Remember they perform lots of ceremonies and if they already reserved your date, there may not be much to discuss (in their eyes) so it would be best to talk to them in person and make an appt regarding your questions.
Even with our family friend performing the service we only discussed the ceremony a couple months before the day when I asked for a written version of her normal ceremony. They do it so often they dont put nearly as much thought into it as the bride and groom do so its not uncommon to not have much communication.
Post # 5
@ThreeMeers: They want to sit down and talk to us about it next month when we hit the four month mark. In the email, they said, “We’ll discuss the foundations of the ceremony.” I more of just wanted to know what to expect and if I should put my ideas away in advance.
But your post gives me some hope that at least the music should be good.
And just to give you an idea of our Rectors: both are ladies, one whom is in a civil union with her partner. Our church is that awesome.
Post # 6
@ohmybears48: Yeah, mine was a woman too and her church is very LGBT rights. It is great!
If I lived near her I would actually consider attending.
We did a candle lighting ceremony in ours and she said lots of people add little things like that to the ceremonies. You shouldnt have a problem I would think
Post # 7
Can you just ask one of your rectors after church on Sunday if there is wiggle room in the ceremony for the things you want? I’m getting married in an Episcopal church, so I don’t know how it works when you get married somewhere else, but my rector does a handfasting thing with her stole during the ceremony, so I would think that it wouldn’t be a big stretch to do what you have planned.
Post # 8
I’m not 100% sure (Catholic bee here), but I imagine it will totally depend on the individual celebrant and on the specific content of the music and the rite you want to use.
Some celebrants, if they are asked to perform a wedding as a representative of their faith tradition, won’t include anything secular (i.e. non-religious). That’s why you sometimes see threads about things like the unity candle, sand ceremonies, etc., not being allowed. Other celebrants will allow you to incorporate something secular, but may draw the line at something pagan if they see it as being in conflict with the religious nature of their role. Others will be open to incorporating some of those elements and putting a Christian spin on them (which, after all, is a longstanding Church tradition – that’s where we get some of our Christmas and Easter traditions, etc.)
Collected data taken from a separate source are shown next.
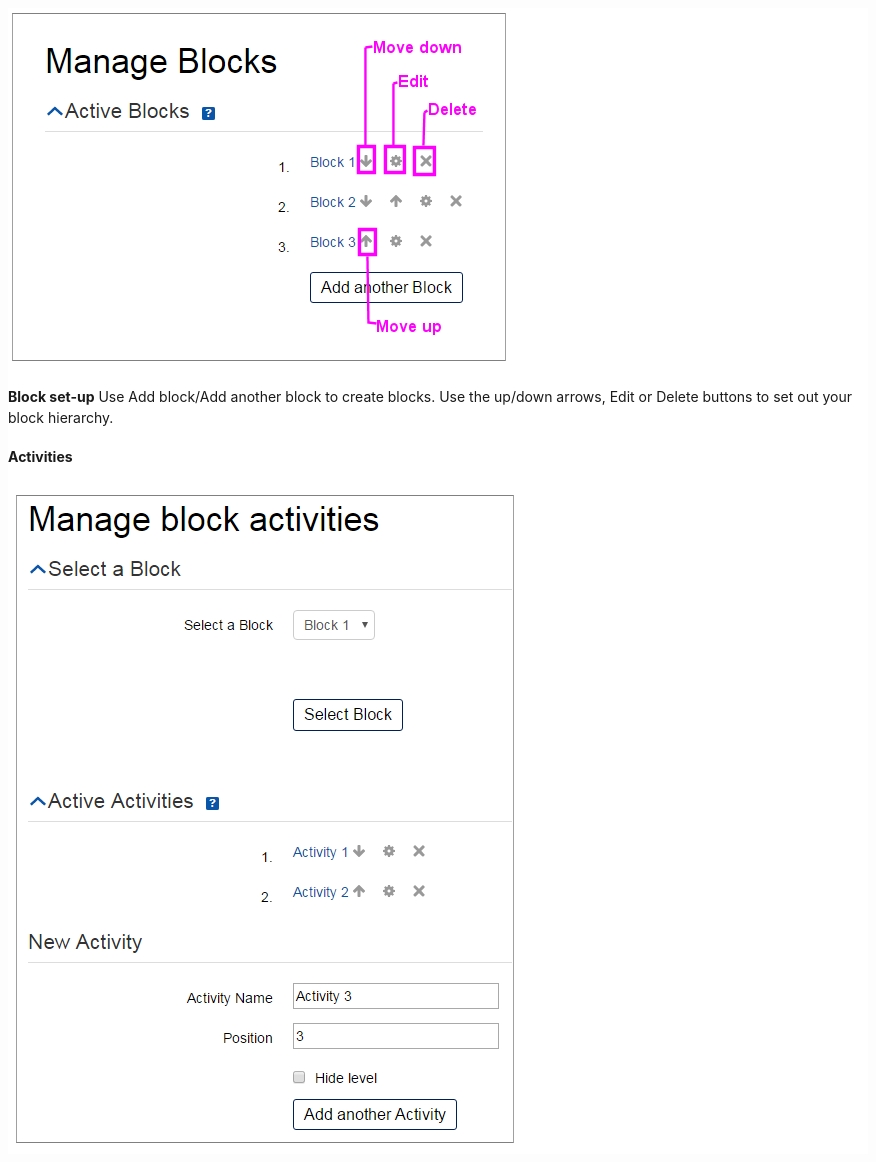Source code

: ![Manage blocks](openstudio_admin_manage_blocks.png)

**Block set-up**
Use Add block/Add another block to create blocks.
Use the up/down arrows, Edit or Delete buttons to set out your block hierarchy.

#### Activities
![Manage activities](openstudio_admin_manage_activities.png)
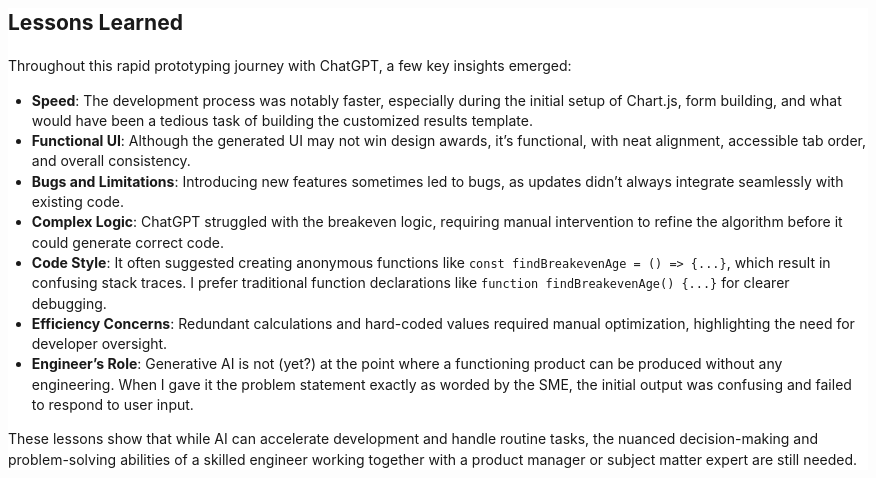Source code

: ## Lessons Learned

Throughout this rapid prototyping journey with ChatGPT, a few key insights emerged:

- **Speed**: The development process was notably faster, especially during the initial setup of Chart.js, form building, and what would have been a tedious task of building the customized results template.
- **Functional UI**: Although the generated UI may not win design awards, it’s functional, with neat alignment, accessible tab order, and overall consistency.
- **Bugs and Limitations**: Introducing new features sometimes led to bugs, as updates didn’t always integrate seamlessly with existing code.
- **Complex Logic**: ChatGPT struggled with the breakeven logic, requiring manual intervention to refine the algorithm before it could generate correct code.
- **Code Style**: It often suggested creating anonymous functions like `const findBreakevenAge = () => {...}`, which result in confusing stack traces. I prefer traditional function declarations like `function findBreakevenAge() {...}` for clearer debugging.
- **Efficiency Concerns**: Redundant calculations and hard-coded values required manual optimization, highlighting the need for developer oversight.
- **Engineer’s Role**: Generative AI is not (yet?) at the point where a functioning product can be produced without any engineering. When I gave it the problem statement exactly as worded by the SME, the initial output was confusing and failed to respond to user input.

These lessons show that while AI can accelerate development and handle routine tasks, the nuanced decision-making and problem-solving abilities of a skilled engineer working together with a product manager or subject matter expert are still needed.
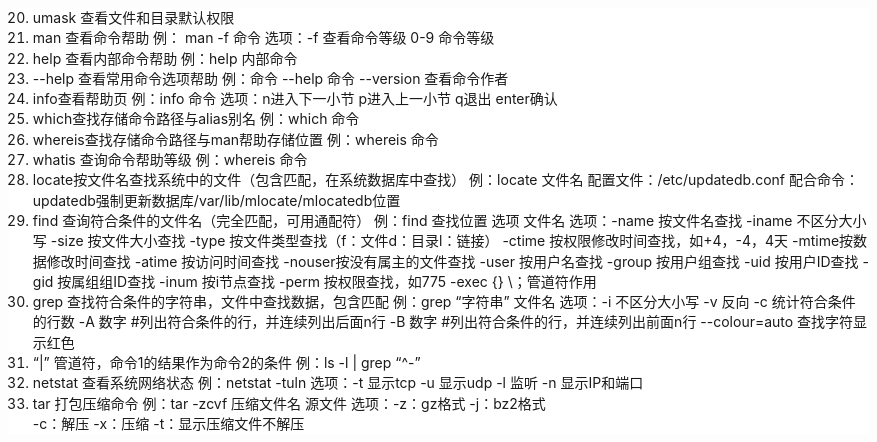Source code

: 20.	umask 查看文件和目录默认权限
21.	man 查看命令帮助
			例： man -f 命令
			选项：-f 查看命令等级
0-9 命令等级
22.	help 查看内部命令帮助
			例：help 内部命令
23.	--help 查看常用命令选项帮助
			例：命令 --help
			命令 --version 查看命令作者
24.	info查看帮助页
			例：info 命令
			选项：n进入下一小节
			p进入上一小节
			q退出
			enter确认
25.	which查找存储命令路径与alias别名
			例：which 命令
26.	whereis查找存储命令路径与man帮助存储位置
			例：whereis 命令
27.	whatis 查询命令帮助等级
			例：whereis 命令
28.	locate按文件名查找系统中的文件（包含匹配，在系统数据库中查找）
			例：locate 文件名
			配置文件：/etc/updatedb.conf
			配合命令：updatedb强制更新数据库/var/lib/mlocate/mlocatedb位置
29.	find 查询符合条件的文件名（完全匹配，可用通配符）
			例：find 查找位置 选项 文件名
			选项：-name 按文件名查找
			-iname 不区分大小写
			-size	按文件大小查找
			-type	按文件类型查找（f：文件d：目录l：链接）
			-ctime	按权限修改时间查找，如+4，-4，4天
			-mtime按数据修改时间查找
			-atime	按访问时间查找
			-nouser按没有属主的文件查找
			-user	按用户名查找
			-group 按用户组查找
			-uid	按用户ID查找
			-gid	按属组组ID查找
			-inum	按i节点查找
			-perm	按权限查找，如775
			-exec  {}  \；管道符作用
30.	grep 查找符合条件的字符串，文件中查找数据，包含匹配
			例：grep “字符串” 文件名
			选项：-i 不区分大小写
			-v 反向
			-c 统计符合条件的行数
			-A 数字  #列出符合条件的行，并连续列出后面n行
			-B 数字  #列出符合条件的行，并连续列出前面n行
			--colour=auto 查找字符显示红色
31.	“|” 管道符，命令1的结果作为命令2的条件
			例：ls -l | grep “^-”
32.	netstat 查看系统网络状态
			例：netstat -tuln
			选项：-t	显示tcp
			-u	显示udp
			-l	监听
			-n	显示IP和端口
33.	tar 打包压缩命令
			例：tar -zcvf 压缩文件名 源文件
			选项：-z：gz格式	-j：bz2格式	
			-c：解压		-x：压缩
			-t：显示压缩文件不解压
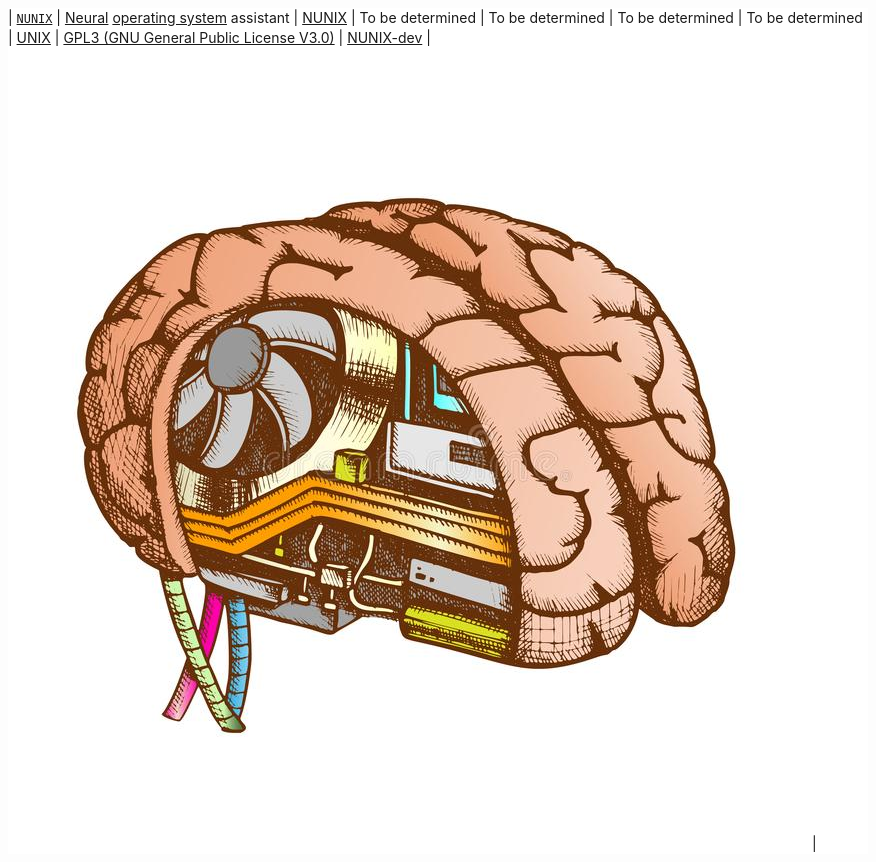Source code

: | [`NUNIX`](https://github.com/seanpm2001/NUNIX) | [Neural](https://en.wikipedia.org/wiki/Brain/) [operating system](https://en.wikipedia.org/wiki/Operating_system/) assistant | [NUNIX](https://github.com/seanpm2001/NUNIX/) | To be determined | To be determined | To be determined | To be determined | [UNIX](https://en.wikipedia.org/wiki/Unix/) | [GPL3 (GNU General Public License V3.0)](https://www.gnu.org/licenses/gpl-3.0.en.html) | [NUNIX-dev](https://github.com/NUNIX-dev/) | ![TECHNOBRAIN.jpeg](/Graphics/OS/NUNIX/TECHNOBRAIN.jpeg) |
The best thing to do is just to go in to the meeting with an open mind and ask what your officiant thinks about the elements you would like to incorporate.
Post # 9
@Ashleigh6113: YESSSSS. I would totally alter it if need be to something like that. Thank you for the hope.
Post # 10
- Wedding: September 2014 - Garden outside our church
Not sure if you’ve met with your rector yet, but I just wanted to add that Dearest and I are Episcopalian (met at church) and are not getting married in the church (instead on a cliff in a park special to us–God’s handiwork, can’t argue with that!). Like it was said above, many of our Christian traditions are based on non-Judaic cultures, and the Episcopal church seems to acknowledge that more than some. Best wishes, and good choice with the Episcopal Church (FWIW, I think most of our congregation are Roman-Baptist couples who needed a compromise &/or folks who don’t want to check their brains/education at the church door)
Post # 11
@KCKnd2: LOL! You got there before me and wrote the post I was going to write!
Post # 12
@ohmybears48: Just saw this thread. You might have your answer already. We had an Episcopal wedding outside of a church. But had to follow the service as listed in the Book of Common Prayer. Yes, you can choose certain prayers and readings from that, but it’s unlikely to be able to do any secular ceremony. Our priest (also a woman 🙂 mentioned doing the hand wrapping with her stole, but then didn’t do it (she also picked a shorter prayer at the end, when I asked for a longer one, so make sure you’re very very clear on what you’d like). We were able to pick a musical interlude rather than a Psalm, and there was no limitation on that. We had a vioin duet of Vivaldi 🙂 Of course, your experience may vary 🙂 Good luck!